■ What you should do ■
List each acronym that appears in the Ethereum light client proposal, leaving out the organization name DFINITY.

Completed: RFP-5: Canister-based Ethereum Light Client

Overview

The work on the Bitcoin integration already does some heavy lifting for integrating other chains with the Internet Computer. Most notably, chain-key signing allows canisters on the Internet Computer to sign transactions targeting platforms that support ECDSA, and HTTPS outcalls allow to submit them without incentivizing 3rd party relayers. However, the approach to accessing Bitcoin state relies on a custom implementation in the Internet Computer replica software and is as such not a scalable approach for the integration of other chains.

One general pattern to allow accessing the state of other chains is to maintain a list of RPC provider services for a given chain and use HTTPS outcalls to interact with a random sample. Depending on the selection of the services and the size of the sample, there can be a high assurance of the validity of the data if all services in the sample agree.

However, with the recent development of the proof-of-stake beacon chain and the merge, there has been significant progress in the development of Ethereum light clients which allows an integration without having to trust the RPC providers. These light clients enable the verification of state and inclusion of events through the use of Merkle proofs and the reliance on sync committees - a slowly changing (approx. 25h), random sample of 512 validators - to obtain block headers with BLS signatures, rather than requiring the validation of the entire blockchain.

Areas for RFPs

We’d like to encourage individuals and teams to explore the integration of Ethereum light clients as canisters on the Internet Computer to allow other canisters secure access to data from the Ethereum blockchain. The nascent Helios client, which is implemented in Rust, could provide a good starting point.

As a first step, we are looking for a design document and a proof-of-concept implementation that allows assessing the viability and allows further input from DFINITY and the community.

■ Given data ■

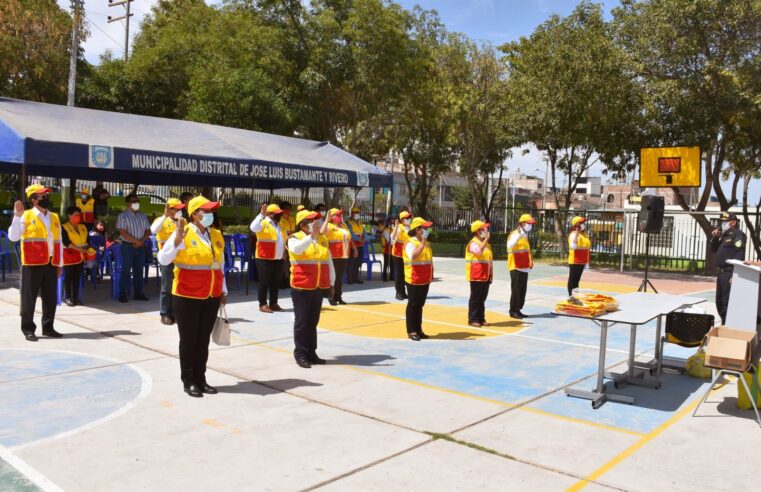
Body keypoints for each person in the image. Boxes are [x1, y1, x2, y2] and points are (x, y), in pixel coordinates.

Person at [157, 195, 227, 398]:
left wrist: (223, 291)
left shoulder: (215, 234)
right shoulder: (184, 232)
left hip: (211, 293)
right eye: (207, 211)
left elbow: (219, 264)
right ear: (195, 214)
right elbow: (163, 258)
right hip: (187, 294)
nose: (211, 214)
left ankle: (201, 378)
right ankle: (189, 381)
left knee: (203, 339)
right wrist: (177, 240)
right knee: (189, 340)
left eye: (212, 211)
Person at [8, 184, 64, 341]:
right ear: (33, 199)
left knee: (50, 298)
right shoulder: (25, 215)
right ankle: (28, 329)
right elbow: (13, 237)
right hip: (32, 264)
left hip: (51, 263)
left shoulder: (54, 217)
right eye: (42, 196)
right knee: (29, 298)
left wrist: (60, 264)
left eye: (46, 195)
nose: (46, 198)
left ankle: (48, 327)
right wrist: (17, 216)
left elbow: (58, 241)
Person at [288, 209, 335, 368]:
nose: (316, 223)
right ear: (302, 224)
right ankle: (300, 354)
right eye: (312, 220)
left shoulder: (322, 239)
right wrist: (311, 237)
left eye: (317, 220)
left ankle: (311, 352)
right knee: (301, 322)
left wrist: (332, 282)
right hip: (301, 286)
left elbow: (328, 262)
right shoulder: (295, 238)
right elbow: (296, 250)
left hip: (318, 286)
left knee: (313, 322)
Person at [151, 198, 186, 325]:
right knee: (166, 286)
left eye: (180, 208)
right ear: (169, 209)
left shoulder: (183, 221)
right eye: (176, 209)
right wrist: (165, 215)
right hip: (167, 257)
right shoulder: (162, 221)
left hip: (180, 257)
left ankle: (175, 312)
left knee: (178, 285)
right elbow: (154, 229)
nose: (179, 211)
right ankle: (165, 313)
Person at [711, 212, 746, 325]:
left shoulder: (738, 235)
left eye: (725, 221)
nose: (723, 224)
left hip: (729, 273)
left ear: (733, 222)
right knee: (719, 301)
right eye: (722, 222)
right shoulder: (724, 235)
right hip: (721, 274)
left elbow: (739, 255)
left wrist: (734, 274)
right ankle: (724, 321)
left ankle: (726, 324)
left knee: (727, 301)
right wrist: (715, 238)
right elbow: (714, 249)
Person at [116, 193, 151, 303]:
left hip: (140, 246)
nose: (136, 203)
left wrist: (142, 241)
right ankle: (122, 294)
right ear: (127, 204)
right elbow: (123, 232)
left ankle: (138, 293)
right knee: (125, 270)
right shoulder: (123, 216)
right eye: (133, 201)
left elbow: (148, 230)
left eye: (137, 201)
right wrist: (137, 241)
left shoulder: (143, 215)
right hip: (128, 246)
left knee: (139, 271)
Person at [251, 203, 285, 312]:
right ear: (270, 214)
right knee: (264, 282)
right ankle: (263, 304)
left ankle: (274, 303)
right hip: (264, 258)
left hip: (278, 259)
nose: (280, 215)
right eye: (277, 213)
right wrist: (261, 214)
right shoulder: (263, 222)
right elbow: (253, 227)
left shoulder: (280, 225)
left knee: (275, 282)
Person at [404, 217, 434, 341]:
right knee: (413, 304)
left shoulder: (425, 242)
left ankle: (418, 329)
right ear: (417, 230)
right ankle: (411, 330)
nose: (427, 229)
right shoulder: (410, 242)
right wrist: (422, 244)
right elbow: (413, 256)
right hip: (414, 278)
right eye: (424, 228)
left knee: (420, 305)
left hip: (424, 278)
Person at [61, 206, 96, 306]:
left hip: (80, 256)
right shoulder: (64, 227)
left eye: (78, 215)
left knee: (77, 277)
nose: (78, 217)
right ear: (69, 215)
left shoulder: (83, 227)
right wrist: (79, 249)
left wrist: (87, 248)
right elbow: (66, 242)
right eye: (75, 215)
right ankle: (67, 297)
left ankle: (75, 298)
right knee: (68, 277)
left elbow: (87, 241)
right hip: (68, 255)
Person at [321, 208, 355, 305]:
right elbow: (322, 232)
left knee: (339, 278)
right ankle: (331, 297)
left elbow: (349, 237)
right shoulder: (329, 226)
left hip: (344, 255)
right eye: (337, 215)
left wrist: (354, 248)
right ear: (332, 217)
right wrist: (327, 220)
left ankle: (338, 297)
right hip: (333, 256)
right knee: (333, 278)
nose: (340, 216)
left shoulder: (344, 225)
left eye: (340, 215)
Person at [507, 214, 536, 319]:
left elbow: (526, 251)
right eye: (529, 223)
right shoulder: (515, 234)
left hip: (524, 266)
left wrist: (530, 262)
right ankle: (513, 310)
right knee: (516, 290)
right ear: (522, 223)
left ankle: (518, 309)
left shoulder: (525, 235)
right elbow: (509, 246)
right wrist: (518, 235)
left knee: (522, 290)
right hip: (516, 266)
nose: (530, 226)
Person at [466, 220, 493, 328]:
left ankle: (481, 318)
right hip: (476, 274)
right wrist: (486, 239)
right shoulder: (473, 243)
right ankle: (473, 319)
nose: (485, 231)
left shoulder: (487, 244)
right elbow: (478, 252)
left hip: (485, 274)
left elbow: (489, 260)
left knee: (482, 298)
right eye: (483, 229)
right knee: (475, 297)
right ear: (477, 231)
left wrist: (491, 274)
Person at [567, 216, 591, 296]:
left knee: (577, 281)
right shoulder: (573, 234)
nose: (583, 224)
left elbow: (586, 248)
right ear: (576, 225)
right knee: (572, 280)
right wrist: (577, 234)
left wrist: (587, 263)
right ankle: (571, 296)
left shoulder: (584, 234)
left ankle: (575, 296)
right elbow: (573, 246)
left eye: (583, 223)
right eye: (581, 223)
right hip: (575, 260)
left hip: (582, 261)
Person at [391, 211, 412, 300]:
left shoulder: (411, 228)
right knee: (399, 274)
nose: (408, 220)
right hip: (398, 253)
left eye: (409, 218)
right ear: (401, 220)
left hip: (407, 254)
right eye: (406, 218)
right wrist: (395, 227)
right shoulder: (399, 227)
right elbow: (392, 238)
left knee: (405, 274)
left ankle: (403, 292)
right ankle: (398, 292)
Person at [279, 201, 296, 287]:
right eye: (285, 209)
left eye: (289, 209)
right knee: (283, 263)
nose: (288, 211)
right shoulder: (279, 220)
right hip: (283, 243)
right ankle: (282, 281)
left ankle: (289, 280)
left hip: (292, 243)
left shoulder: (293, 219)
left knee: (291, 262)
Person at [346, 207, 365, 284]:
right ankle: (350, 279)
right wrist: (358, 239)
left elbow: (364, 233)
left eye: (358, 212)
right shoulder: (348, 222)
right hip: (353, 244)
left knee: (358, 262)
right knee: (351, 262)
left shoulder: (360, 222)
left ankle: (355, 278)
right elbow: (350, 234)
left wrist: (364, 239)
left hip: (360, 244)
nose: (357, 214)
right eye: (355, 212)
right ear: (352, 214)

...

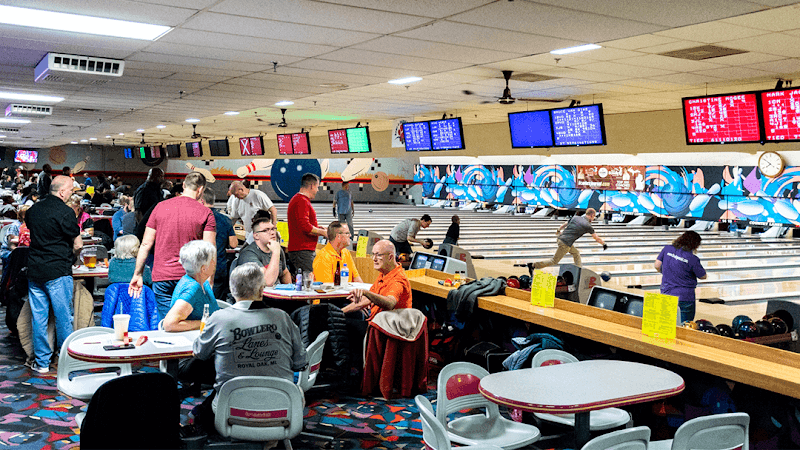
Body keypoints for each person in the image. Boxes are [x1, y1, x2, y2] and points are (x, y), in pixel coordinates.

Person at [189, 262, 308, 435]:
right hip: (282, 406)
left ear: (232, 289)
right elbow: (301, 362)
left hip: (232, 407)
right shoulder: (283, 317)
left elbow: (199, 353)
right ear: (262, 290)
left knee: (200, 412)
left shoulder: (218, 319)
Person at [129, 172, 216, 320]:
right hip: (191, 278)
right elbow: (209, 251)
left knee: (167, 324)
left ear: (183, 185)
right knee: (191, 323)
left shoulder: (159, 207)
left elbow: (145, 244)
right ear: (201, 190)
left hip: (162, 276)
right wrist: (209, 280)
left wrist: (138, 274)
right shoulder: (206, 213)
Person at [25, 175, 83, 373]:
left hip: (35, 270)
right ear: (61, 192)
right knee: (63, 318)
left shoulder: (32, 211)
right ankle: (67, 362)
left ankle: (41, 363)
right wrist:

■ Answer box ■
RFP, ECDSA, HTTPS, RPC, BLS